Although wage theft has the greatest impact on the workers themselves, Bobo points out that it also hurts ethical businesses (who may be underbid), the public (because taxpayers face the burden of supporting workers whose employers have not paid into social security taxes and other funds), and the overall economy. The average low-wage worker loses $2500/year in unpaid wage s , money that is not reinvested in the economy. Another common form of wage theft is the illegal use of independent contractors–a practice often seen in the construction industry. Paying workers as independent contractors instead of employees means the business will not pay:
- employer contributions to FICA or social security
- unemployment insurance
Consider the implications of this practice in these situations: When a contracted painter is laid off a construction job, she receives no unemployment because the employer has not made contributions. When a roofer falls, he isn't entitled to worker's compensation for the extended medical expenses. Meanwhile, the businesses who do hire their workers as employees find it hard to compete in the market with their additional employee-related expenses. Paying workers as independent contractors when they should be paid as employees is pay roll fraud.
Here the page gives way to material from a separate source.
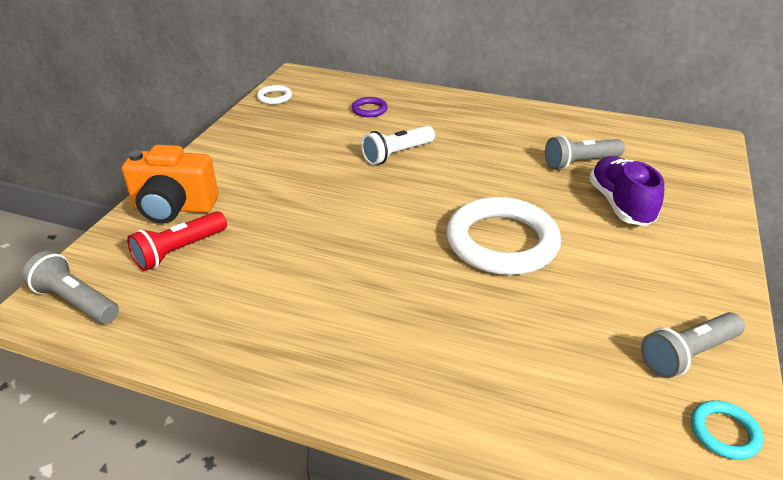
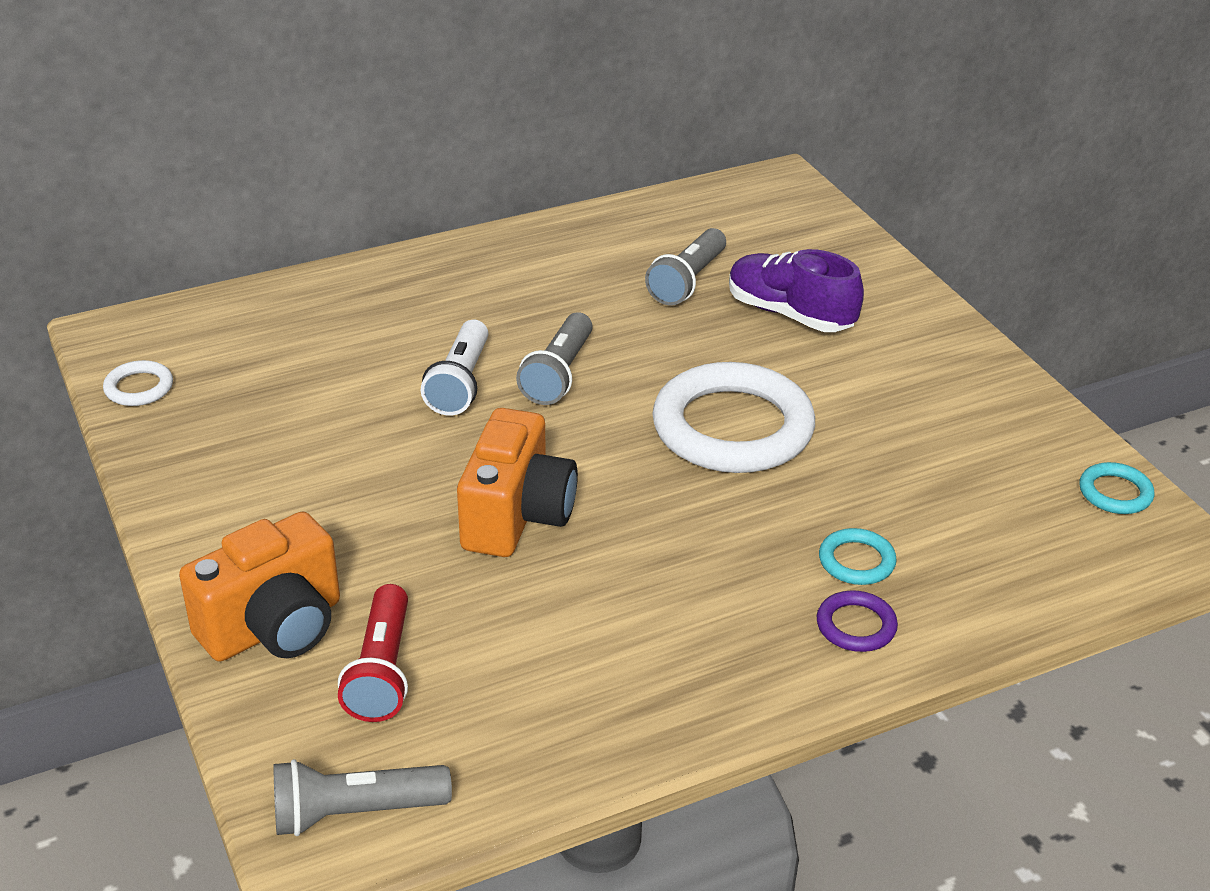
camera: 45 degrees left, 0 degrees up
(333, 222) = (517, 516): none -> orange camera
(369, 110) = (322, 336): purple ring -> purple ring (856, 626)
(471, 352) = (856, 561): none -> turquoise ring
(688, 355) = (1021, 442): grey flashlight -> grey flashlight (559, 374)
Kim Bobo is the founder and Executive Director of Interfaith Worker Justice (www. iwj. org). During her stay at CEW, Ms. Bobo presented a community forum where she discussed working across faith communities to develop local awareness and campaigns regarding wage theft. The event was co-sponsored by several interfaith organizations, U-M units, and labor organizations.
Each year, the Twink Frey Visiting Social Activist (VSA) Program brings to CEW a social justice activist whose work affects women and recognizes gender equity issues. The program is made possible through a generous gift from U-M alumna Twink Frey and her husband James McKay.